BRAZILIAN and Portuguese families living in Oxford have been given the chance to worship in their own language following the arrival of a new priest.
Father Frederico Ribeiro, from Taubate, Sao Paulo, in Brazil, has been recruited to serve Portuguese-speaking Catholics who have made the city their home.
Fr Ribeiro, 55, is based at the Sacred Heart Catholic Church, in Sawpit Road, Blackbird Leys, and has attracted about 30 Portuguese people to each of three Sunday masses he holds at the church.
The Brazilian has also been regularly joined by about 60 of his fellow countrymen and women to his 3pm mass - also in Portuguese - at the Chapel of St Thomas More, in St Aldate's.
Fr Ribeiro said: "For me, it's a pleasure to serve my people - the people who speak my language.
"I can pray with them and assist them and I feel most rewarded.
"It is much better for them to speak in their own language.
"They feel very comfor- table, so they can open their souls to someone with the same understanding.
"The only thing I don't have is music. I've not found someone to play Portuguese hymns in the mass.
"In the afternoon Brazilian mass, I have two young people who play the guitar."
Fr Ribeiro said during the Brazilian masses, parishioners would clap, wave their arms and sway to-and-fro due to African influen- ces on their home country, although Portuguese mass was conducted in a manner similar to European services.
Fr David Hartley, of the Sacred Heart Catholic Church, said: "We were aware that there were many young adults from Brazil and other Portuguese speaking countries who were working in the Oxford area.
"It was a pleasant surprise that we were able to find someone so quickly.
"The parishioners enjoy having him here.

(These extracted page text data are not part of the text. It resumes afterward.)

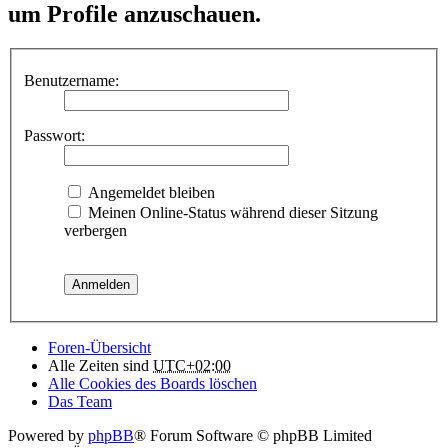
um Profile anzuschauen.
Benutzername:
Passwort:
Angemeldet bleiben
Meinen Online-Status während dieser Sitzung
verbergen
Foren-Übersicht
Alle Zeiten sind
UTC+02:00
Alle Cookies des Boards löschen
Das Team
Powered by
phpBB
® Forum Software © phpBB Limited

He's a very positive and entertaining person, and they very much enjoy his preaching and getting to know him."
Fr Ribeiro, who worked at a Catholic church in Whitechapel, London, between 2002 and 2006, added: "Oxford is a lovely place. It's very beautiful and it has a very high standard of life.
"The quality of life is much higher here than in London. The native people are very welcoming to me. Living here, you see real Englishness."